Tuesday, July 22, 2008

Word To Muslims: Go Ahead And Treat Journalists Like Crap

Jonathon Kay tells a room full of moderate Muslims:

Journalists control the commanding heights of Canadian culture. Why would you want to alienate them? What's notable about the reaction to the Steyn case is that even writers who abhor his right-wing politics have rallied to his cause. This includes not only the editorial board of The Globe And Mail, but also the Toronto Star, an avowedly left-wing newspaper that, in every other context, is a sounding board for political correctness and trumped-up racism accusations. And no wonder: Journalists put food on the table by putting words on the page. The surest way to enrage them is to slip a gag over their mouths, which is exactly what the CIC has tried to do -- purportedly in the name of all Canadian Muslims, no less. In the long run, is that going to improve the way that Muslim issues are covered by this same pissed off media?

Unfortunately, he doesn't appear to be joking, so here's a little corrective.

Dear moderate Muslims,

In Canada journalists have a social standing that lies somewhere between grave robbers and insurance sales-men. Your typical Canadian's experience of the journalistic profession, in so far as they come in contact with them at all, is being misquoted. And the CIC's HRC complaint against Maclean's magazine shows their utter inability to move Canadian opinion or the Canadian political establishment. Yes, almost every hack with a pen has opined against the case, and the only result thus far is a meaningless private member's motion (not bill) that will change nothing if it ever came to a vote, and that will never be allowed to come to a vote. The government's point man on the issue, Jason Kenney, is reduced to meeting supporters at underground comedy events, and then sneaking off before he is noticed by normal folk. His speeches bashing HRCs never appear on his website. And the government as a whole wisely keeps silent, knowing that if the issue ever gets beyond the opinion pages and into the wider public realm, they will be seen as reclaiming a Reform Party past that they have been so eager to shed over the course of the past several years.

So, in short, if you can use the Canadian Human Rights apparatus to knee-cap a few uppity columnists, go ahead. Nobody cares.

5 comments:

sillydion said...

When the HRCs go after some Christophobic bloggers then I'll get interested.

Ben Hicks said...

I care. And so should every freedom loving Canadian. The fact that our elected leaders aren't fighting against this China-esque state censorship campaign is a travesty.

But hey, you've got a great philosophy there BCL. Something along the lines of: "I disagree with what you say, so I'd very much like the state to remove your right to say it." Very classy.

rabbit said...

And the government as a whole wisely keeps silent, knowing that if the issue ever gets beyond the opinion pages and into the wider public realm, they will be seen as reclaiming a Reform Party past that they have been so eager to shed over the course of the past several years.

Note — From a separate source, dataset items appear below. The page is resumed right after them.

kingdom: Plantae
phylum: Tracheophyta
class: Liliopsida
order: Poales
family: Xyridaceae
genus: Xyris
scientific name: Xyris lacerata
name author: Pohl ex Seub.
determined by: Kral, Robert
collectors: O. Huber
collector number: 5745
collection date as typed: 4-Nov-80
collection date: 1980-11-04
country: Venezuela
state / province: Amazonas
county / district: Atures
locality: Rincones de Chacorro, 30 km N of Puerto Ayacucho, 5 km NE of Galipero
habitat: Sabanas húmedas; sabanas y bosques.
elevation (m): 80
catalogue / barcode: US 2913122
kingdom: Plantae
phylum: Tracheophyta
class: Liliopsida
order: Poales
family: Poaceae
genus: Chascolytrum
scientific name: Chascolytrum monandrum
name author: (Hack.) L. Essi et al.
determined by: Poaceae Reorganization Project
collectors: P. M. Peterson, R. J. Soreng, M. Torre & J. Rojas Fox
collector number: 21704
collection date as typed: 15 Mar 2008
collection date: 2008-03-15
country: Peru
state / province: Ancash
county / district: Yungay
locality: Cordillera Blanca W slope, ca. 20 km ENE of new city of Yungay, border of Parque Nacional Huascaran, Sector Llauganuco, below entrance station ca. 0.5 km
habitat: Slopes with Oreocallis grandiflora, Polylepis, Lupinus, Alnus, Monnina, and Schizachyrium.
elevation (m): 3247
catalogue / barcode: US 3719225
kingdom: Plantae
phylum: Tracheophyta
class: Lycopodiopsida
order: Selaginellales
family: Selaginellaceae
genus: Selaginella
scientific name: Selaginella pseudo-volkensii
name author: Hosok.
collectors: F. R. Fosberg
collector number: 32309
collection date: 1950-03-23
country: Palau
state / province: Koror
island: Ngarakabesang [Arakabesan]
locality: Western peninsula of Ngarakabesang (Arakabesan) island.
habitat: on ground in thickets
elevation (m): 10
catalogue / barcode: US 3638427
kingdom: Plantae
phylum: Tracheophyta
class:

Interesting question. What would happen if the tories introduced a bill to halt the federal HRC from punishing speech?

I figure most of the media would support the bill, and the NDP would certainly reject it.

But how about the Liberals? Which way would Dion swing? If he opposed the bill, how many Liberals would object, and how strongly?

I think the squeeze would be on the Liberals, not the Conservatives. It would be fun to see how it all played out.

bigcitylib said...

Rabbit, that is an excellant question and one I may write about someday.

There are very few (maybe a dozen)MPs that have said they would support M-446, which is an empty gesture. I think 4 of those are Libs. In addition, you have a couple more Tories and one Bloc MP that have expressed "concern" at the CHRC.

With the Libs in particular, since things don't look quite as hopeless as they did six months ago, I think Dion could whip hard enough to to prevent anymore defections on even M-446, let alone on anything more substantive than that.

Anything more substantive would require a Harper majority...and who knows how hard he would push even then

Ben Hicks said...

If there's one thing Quebec cherishes, it's the right to be offensive. I can't see the Bloc not giving their support to M-446 if Harper ever decides to grow a spine and stand up for Canadian's rights.